Poco después de la medianoche volvimos a la Quinta Monteverde. Parecía una carabela a la deriva. Atravesamos la calle. Tampoco se veía un alma por la Quinta La Unidad, nombre presuntuoso con el que pretendimos forjar una realidad imposible. Preocupado por tanta ausencia me acerqué hasta la sala de la Planta Baja en la que se celebraban nuestros encuentros con los medios y escuché los rumores que llegaban desde el despacho de prensa. Abrí la pequeña puerta corredera y me encontré con la dirigencia política en pleno, apretujada en sus escasos metros cuadrados. Mendoza, cabizbajo y ausente, ocupaba el sillón del escritorio del encargado de prensa y a su alrededor se agolpaban los rostros apesadumbrados de la dirigencia opositora. A eso de la 1 de la madrugada un celular trajo las primeras noticias. Alguien desde el CNE comunicaba el temido resultado que se esperaba de un momento a otro en boca del rector Carrasquero: 60% a favor del NO, 40% a favor del SÍ. Después de un silencio interminable alguien gritó desde un rincón: ¡Fraude, coño, ése es un fraude! ¡Las cifras han sido matemáticamente invertidas! ¡Hay que denunciarlo de inmediato y llamar la gente a las calles!

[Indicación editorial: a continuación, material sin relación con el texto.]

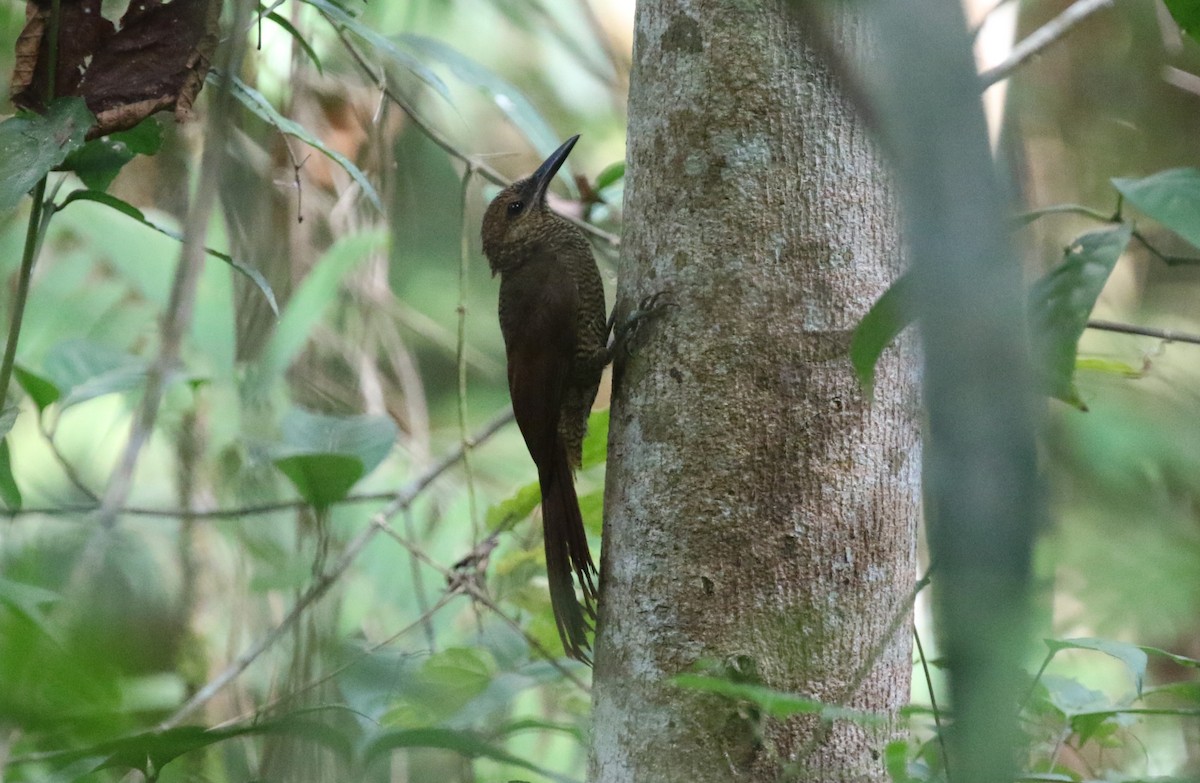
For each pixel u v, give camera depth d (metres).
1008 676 1.38
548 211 7.75
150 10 5.26
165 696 6.56
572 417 7.42
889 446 5.08
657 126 5.34
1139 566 2.57
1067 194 7.98
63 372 7.45
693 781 4.80
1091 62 8.13
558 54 11.75
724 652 4.88
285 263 8.86
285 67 8.82
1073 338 4.19
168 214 9.04
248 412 8.50
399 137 10.51
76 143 4.88
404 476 9.48
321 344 9.33
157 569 7.82
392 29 10.03
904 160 1.50
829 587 4.92
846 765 4.82
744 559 4.93
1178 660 4.69
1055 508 1.80
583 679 7.98
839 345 5.02
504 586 7.89
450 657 6.95
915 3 1.50
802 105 5.09
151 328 9.31
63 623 3.50
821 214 5.06
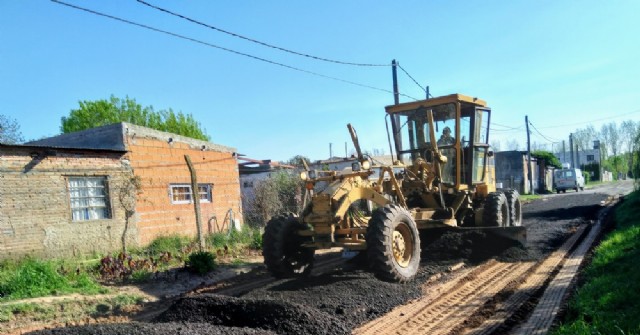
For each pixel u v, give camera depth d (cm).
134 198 1274
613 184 4769
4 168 1004
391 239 689
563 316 516
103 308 728
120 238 1222
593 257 811
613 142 8056
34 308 681
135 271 930
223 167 1684
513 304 583
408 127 1027
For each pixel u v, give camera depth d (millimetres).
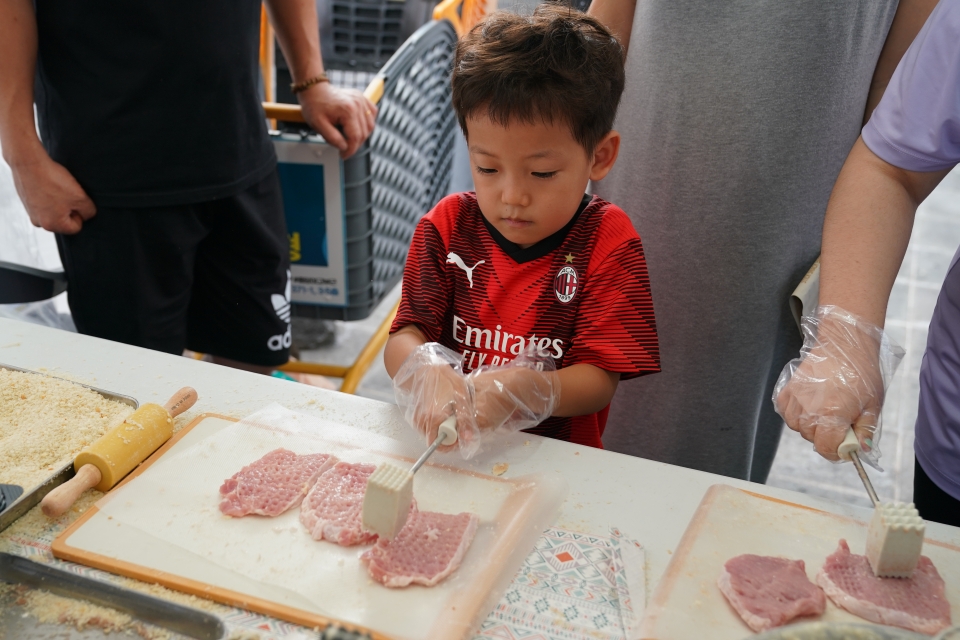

Recuerdo a Leonardo Pizani intentando paciente e infructuosamente convencer a un renuente Enrique Mendoza a denunciar el inminente anuncio del fraude por parte de los rectores del CNE y a convocar a nuestra gente a salir a las calles. Mendoza parecía haberse desplomado y abanicando alguna inútil papeleta reclamaba cabizbajo, moviendo la cabeza de un lado a otro, ante la ausencia de las actas. “Sin actas en la mano, no hablo”. Alguien se volvió desesperado hacia la nada y preguntó por las actas. El responsable – ¿o los responsables? – se habían esfumado. Hubo quienes pidieron esperar hasta recibir algún indicio de los encargados del CNE que nos merecían alguna confianza, Ezequiel Zamora o Solbella Mejías. Y hablar recién entonces, las cifras oficiales en la mano. El tiempo corría apresuradamente aunque en el pequeño despacho en que nos hallábamos todo había adquirido contornos de brumosa irrealidad. No había manera de detener la catástrofe. Cuando se me hizo claro que el momento era definitorio y exigía un gesto de grandeza me volví hacia Julio Borges y le pedí que fuera él quien atravesara hasta la Quinta Monteverde, denunciara el fraude en curso y convocara a nuestra gente para impedir la consumación del crimen. La prensa internacional esperaba ansiosa por alguna declaración opositora. Se cruzó de brazos y dijo mirando al vacío: “¿a mí me van a echar esa vaina?”.

Serían las tres o las tres y media de la mañana. Vi que no había a quién ni a qué asirse. El fraude estaba consumado. Volví a casa cuando ya amanecía. Deseé no despertar más nunca. Una maravillosa, una épica jornada había sido trastocada en una dolorosa tragedia. El precio a pagar por no haberlo previsto sería muy caro. La ciudad ya estaba en silencio.